良く目にされる編み方のひとつに網代(あじろ)編みがあります。編み目を開けて風通しのよく編まれる四ツ目等の技法と対照的に、ギッシリと編み込んで隙間の編み目が特徴的でこじゃんと(とても)細かい竹ヒゴを使うた細工などは、その編み込みが芸術作品のようにも思えてくる程のものもありますぞね。


網代編み


この竹網代の丸盆は昔の名工が編まれたものの一つです。竹ヒゴは、それ程までも細くもないし編み込み自体は単調な作りですが、この丸盆から発する強いオーラの秘密は、この偉大なる単調さですろうか。


同じヒゴの厚み、幅、それを同じように繰り返し、繰り返し、来る日も来る日も繰り返して到達した職人の迫力を感じますぞね。
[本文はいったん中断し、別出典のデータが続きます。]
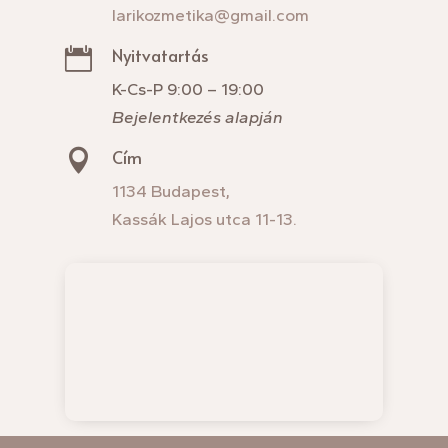
larikozmetika@gmail.com
Nyitvatartás

K-Cs-P 9:00 – 19:00
Bejelentkezés alapján
Cím

1134 Budapest,
Kassák Lajos utca 11-13.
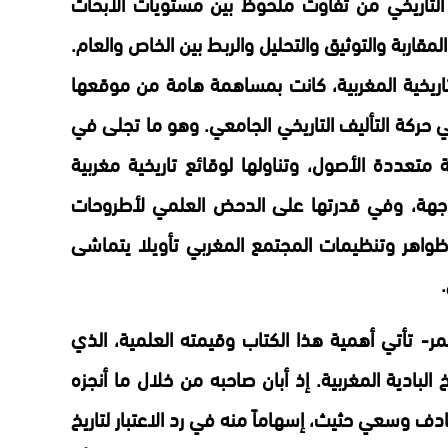
 التاريخي من تفاوت ملحوظ بين مستويات الأبحاث
المقاربة والتوثيق والتحليل والربط بين الخاص والعام.
اريخية المغربية، كانت بمساهمة هامة من موقعها
ي حركة التأليف التاريخي الجامعي. وهو ما تجلى في
متعددة الأصول، وتناولها لوقائع تاريخية مغربية
جهة، وفي قدرتها على الدحض العلمي لأطروحات
ت ظواهر وتنظيمات المجتمع المغربي تأويلا يتماشى
ر- تأتي أهمية هذا الكتاب وقيمته العلمية، الذي
خ البادية المغربية. إذ أبان صاحبه من خلال ما أنجزه
ف وسعي حثيث، إسهاماً منه في رد الاعتبار لتاريخ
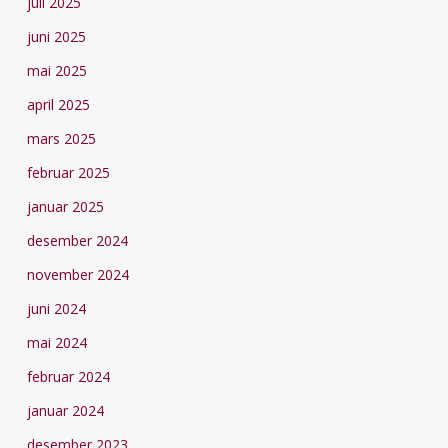
juli 2025
juni 2025
mai 2025
april 2025
mars 2025
februar 2025
januar 2025
desember 2024
november 2024
juni 2024
mai 2024
februar 2024
januar 2024
desember 2023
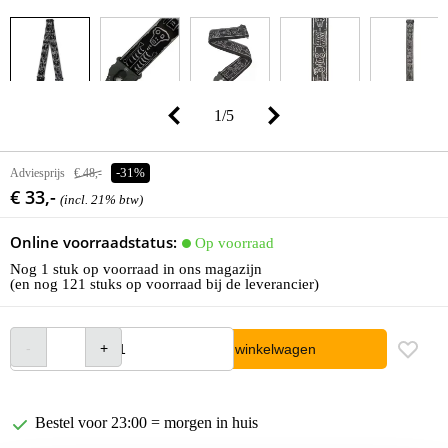
1
/
5
Adviesprijs
€ 48,-
-31%
€ 33,-
(incl. 21% btw)
Online voorraadstatus:
Op voorraad
Nog 1 stuk op voorraad in ons magazijn
(en nog 121 stuks op voorraad bij de leverancier)
In winkelwagen
Bestel voor 23:00 = morgen in huis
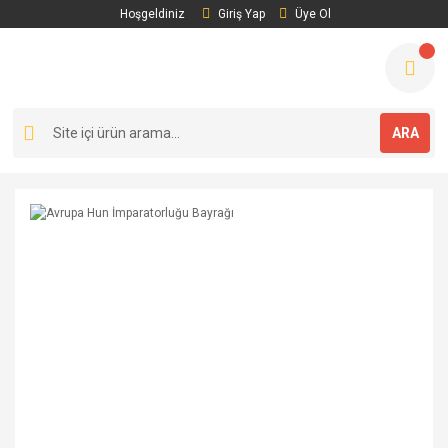
Hoşgeldiniz
Giriş Yap
Üye Ol
ARA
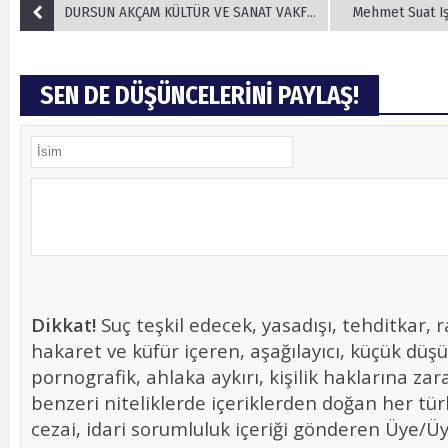
DURSUN AKÇAM KÜLTÜR VE SANAT VAKFI TANITIM VE KATILIM TOPLANTISI KARTAL’da ÇOŞKUYLA TAMAMLANDI
Mehmet Suat Iş
SEN DE DÜŞÜNCELERİNİ PAYLAŞ!
Dikkat!
Suç teşkil edecek, yasadışı, tehditkar, r
hakaret ve küfür içeren, aşağılayıcı, küçük düş
pornografik, ahlaka aykırı, kişilik haklarına zara
benzeri niteliklerde içeriklerden doğan her tür
cezai, idari sorumluluk içeriği gönderen Üye/Üye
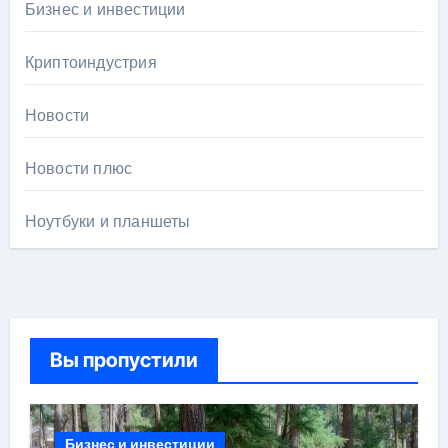
Бизнес и инвестиции
Криптоиндустрия
Новости
Новости плюс
Ноутбуки и планшеты
Вы пропустили
Бизнес и инвестиции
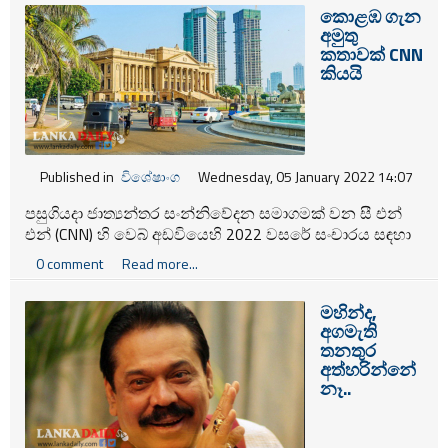
කොළඹ ගැන
අමුතු
කතාවක් CNN
කියයි
Published in
විශේෂාංග
Wednesday, 05 January 2022 14:07
පසුගියදා ජාත්‍යන්තර සංන්නිවේදන සමාගමක් වන සී එන්
එන් (CNN) හි වෙබ් අඩවියෙහි 2022 වසරේ සංචාරය සඳහා
හොඳම ස්ථාන කිහිපයක් නම් කර තිබිණි. එහිදී ශ්‍රි ලංකාවේ
0 comment
Read more...
කොළඹ නගරය ගැන අවධාරාත්මක සටහනක් එක් කරමින්
සංචාරය සඳහා ‍තෝරා ගත හැකි හොඳම නගරයක් ලෙස නම්
මහින්ද,
කර තිබිණි.
අගමැති
තනතුර
අත්හරින්නේ
නෑ..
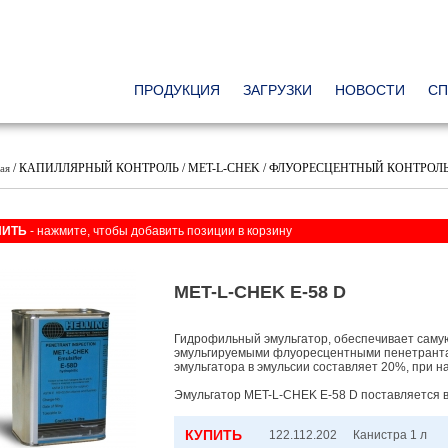
ПРОДУКЦИЯ
ЗАГРУЗКИ
НОВОСТИ
СП
/ КАПИЛЛЯРНЫЙ КОНТРОЛЬ / MET-L-CHEK / ФЛУОРЕСЦЕНТНЫЙ КОНТРОЛЬ /
ая
ПИТЬ
- нажмите, чтобы добавить позиции в корзину
MET-L-CHEK E-58 D
Гидрофильный эмульгатор, обеспечивает самую
эмульгируемыми флуоресцентными пенетранта
эмульгатора в эмульсии составляет 20%, при 
Эмульгатор MET-L-CHEK E-58 D поставляется в
КУПИТЬ
122.112.202
Канистра 1 л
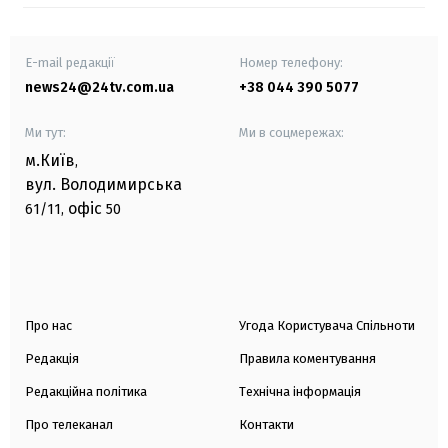
E-mail редакції
Номер телефону:
news24@24tv.com.ua
+38 044 390 5077
Ми тут:
Ми в соцмережах:
м.Київ
,
вул. Володимирська
офіс
61/11,
50
Про нас
Угода Користувача Спільноти
Редакція
Правила коментування
Редакційна політика
Технічна інформація
Про телеканал
Контакти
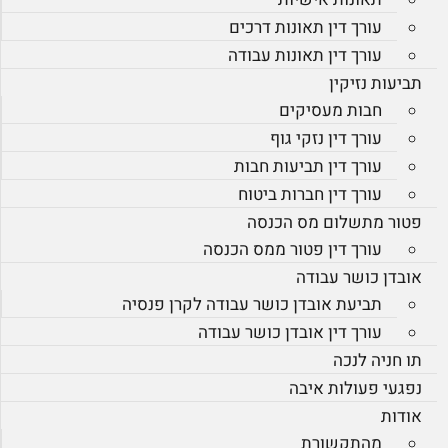
עורך דין תאונות דרכים
עורך דין תאונות עבודה
תביעות נזיקין
חבות מעסיקים
עורך דין נזקי גוף
עורך דין תביעות חבות
עורך דין חברות ביטוח
פטור מתשלום מס הכנסה
עורך דין פטור ממס הכנסה
אובדן כושר עבודה
תביעת אובדן כושר עבודה לקרן פנסיה
עורך דין אובדן כושר עבודה
תו חניה לנכה
נפגעי פעולות איבה
אודות
מהתקשורת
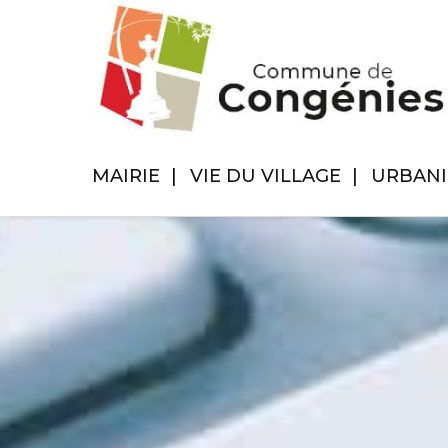
MAIRIE
VIE DU VILLAGE
URBAN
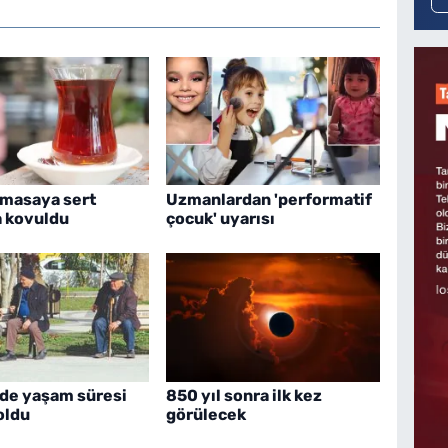
 masaya sert
Uzmanlardan 'performatif
 kovuldu
çocuk' uyarısı
'de yaşam süresi
850 yıl sonra ilk kez
 oldu
görülecek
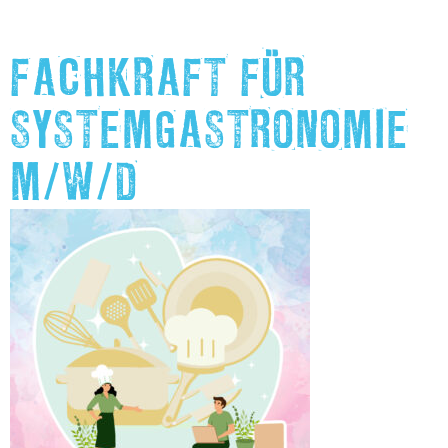
FACHKRAFT FÜR
SYSTEMGASTRONOMIE
M/W/D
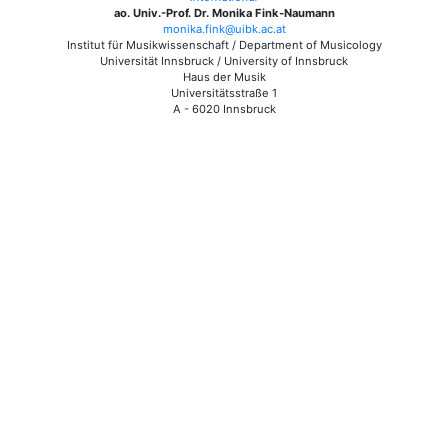
ao. Univ.-Prof. Dr. Monika Fink-Naumann
monika.fink@uibk.ac.at
Institut für Musikwissenschaft / Department of Musicology
Universität Innsbruck / University of Innsbruck
Haus der Musik
Universitätsstraße 1
A - 6020 Innsbruck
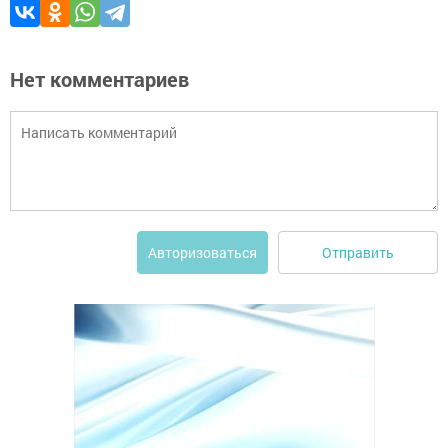
Нет комментариев
Отправить
Авторизоваться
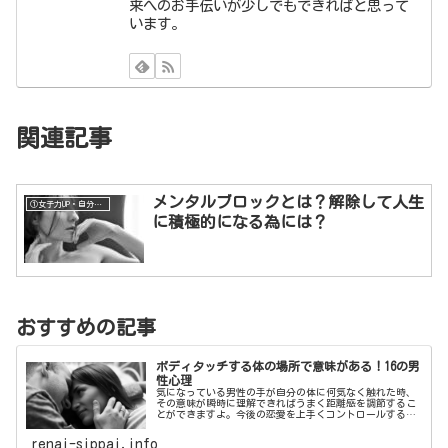
来へのお手伝いが少しでもできればと思って
います。
関連記事
メンタルブロックとは？解除して人生
①女子力UP・自分磨き
に積極的になる為には？
おすすめの記事
ボディタッチする体の場所で意味がある！16の男
性心理
気になっている男性の手が自分の体に何気なく触れた時、
その意味が瞬時に理解できればうまく距離感を調節するこ
とができますよ。今後の恋愛を上手くコントロールするた
めに、ボディタッチをする体の場所によって変わる男性心
理を理解してみてはいかがでしょうか。
renai-sippai.info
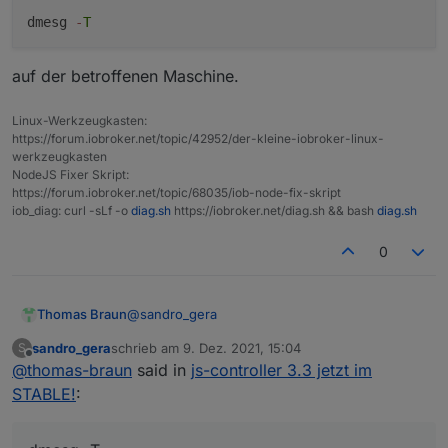
host.RaspBee-II-Phoscon 8384 objects saved
dmesg
-
T
<--- Last few GCs --->

auf der betroffenen Maschine.
[2241:0x4f8baf8]    19578 ms: Mark-sweep 
[2241:0x4f8baf8]    19676 ms: Mark-sweep 
Linux-Werkzeugkasten:
https://forum.iobroker.net/topic/42952/der-kleine-iobroker-linux-
werkzeugkasten
<--- JS stacktrace --->

NodeJS Fixer Skript:
https://forum.iobroker.net/topic/68035/iob-node-fix-skript
FATAL ERROR: CALL_AND_RETRY_LAST Allocatio
iob_diag: curl -sLf -o
diag.sh
https://iobroker.net/diag.sh && bash
diag.sh
/usr/bin/iob: Zeile 8:  2240 Abgebrochen 
pi@RaspBee-II-Phoscon:~ $ sudo reboot

0
@
sandro_gera
Thomas Braun
sandro_gera
schrieb am
9. Dez. 2021, 15:04
S
Zeig mal ein
zuletzt editiert von
Offline
@
thomas-braun
said in
js-controller 3.3 jetzt im
STABLE!
:
auf der betroffenen Maschine.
決して美しいものを意図して編まれたものではなく、少しでも、早く、少しでも多くと日々、師匠とあるいは弟子仲間と競いあう鍛錬の中で技に磨きがかけられ気が付いたら、これが、人の手によっての造作かと目を見張るような竹になっちゃある。そんな職人業が少なくなった現代やきこそ本物に出会うた時の感動は、こじゃんと大きいがです。